[[ EXTRACT TO READ, beginning ]]

Whether or not the Utilties are separated as a later date, HP hereby retains for the benefit
of HP and the HP Lot a blanket easement across the Agilent Lot to maintain, construct, alter,
repair, replace, reconstruct, operate and remove the Utilities. Furthermore, HP hereby grants for
the benefit of Agilent and the Agilent Lot a blanket easement across the HP Lot to maintain,
construct, alter, repair, replace, reconstruct, operate and remove Utilities. Notwithstanding the
blanket nature of the easements granted herein, any changes, improvements or additions to the
Utilities on the Fort Collins Site shall be made by the party making such changes, improvements
or additions in the future at its sole expense and in such a manner so as to not interfere with the
business operations of the owner of the Lot on which such changes, improvements or additions
are being made.
The parties agree to provide reasonable advance notice of any intended work with respect
to Utilities located on the other parry's Lot and to schedule such work so as to minimize within
reason the disruption and inconvenience of any such work. The party engaging in work on the
Utilities shall take customary and reasonable precautions so as to minimize harm to property and
persons and to reduce risk of interference with the operations of any party at the Fort Collins
Site. The parties further acknowledge that certain operations on the Fort Collins Site are
continuous in nature and any disruption in Utility services will necessarily adversely affect such
operations; however, the parties agree to use their reasonable best efforts to provide reasonable
notice of such disruptions and to reduce the impact on such continuous operations to the extent
practicable.

[[ EXTRACT TO READ, end ]]

**TASK STATEMENT**
Write the next part of the utilities easement passage, picking up right after its final sentence.

[[ EXCERPTED DATA, beginning ]]

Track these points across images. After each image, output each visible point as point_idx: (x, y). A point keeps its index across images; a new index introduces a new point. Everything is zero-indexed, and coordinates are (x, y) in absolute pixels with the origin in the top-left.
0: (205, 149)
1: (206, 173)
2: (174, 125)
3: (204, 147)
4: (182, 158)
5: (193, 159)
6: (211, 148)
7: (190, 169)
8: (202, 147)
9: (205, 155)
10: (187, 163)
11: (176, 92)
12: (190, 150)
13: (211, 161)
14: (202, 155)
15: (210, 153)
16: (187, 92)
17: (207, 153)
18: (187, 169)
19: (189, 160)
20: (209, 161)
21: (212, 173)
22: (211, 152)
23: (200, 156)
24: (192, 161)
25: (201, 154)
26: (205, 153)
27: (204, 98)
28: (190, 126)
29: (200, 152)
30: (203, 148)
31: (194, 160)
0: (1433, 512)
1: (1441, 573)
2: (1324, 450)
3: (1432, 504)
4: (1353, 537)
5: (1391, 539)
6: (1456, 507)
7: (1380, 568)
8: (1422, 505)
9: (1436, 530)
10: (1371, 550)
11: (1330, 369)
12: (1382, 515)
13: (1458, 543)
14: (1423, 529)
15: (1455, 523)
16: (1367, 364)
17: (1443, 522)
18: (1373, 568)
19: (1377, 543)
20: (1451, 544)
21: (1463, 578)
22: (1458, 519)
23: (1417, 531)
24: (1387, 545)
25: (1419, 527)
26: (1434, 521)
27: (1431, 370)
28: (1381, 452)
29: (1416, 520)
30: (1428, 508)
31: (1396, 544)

[[ EXCERPTED DATA, end ]]

**EXERCISE ANSWER**
4. Storm Water Drainage. HP hereby retains for the benefit of HP and the HP Lot
a blanket easement for storm water drainage on and across the Agilent Lot. Furthermore, HP
hereby grants for the benefit of Agilent and the Agilent Lot a blanket easement for storm water
drainage on and across the HP Lot. Notwithstanding the blanket nature of the easements granted
herein, any changes, improvements or additions to the existing storm water drainage system and
easements applicable to the Fort Collins Site shall be made by the party making such changes,
improvements or additions in the future in such a manner so as to not interfere with the business
operations or future development opportunities of any other property owner at the Fort Collins
Site.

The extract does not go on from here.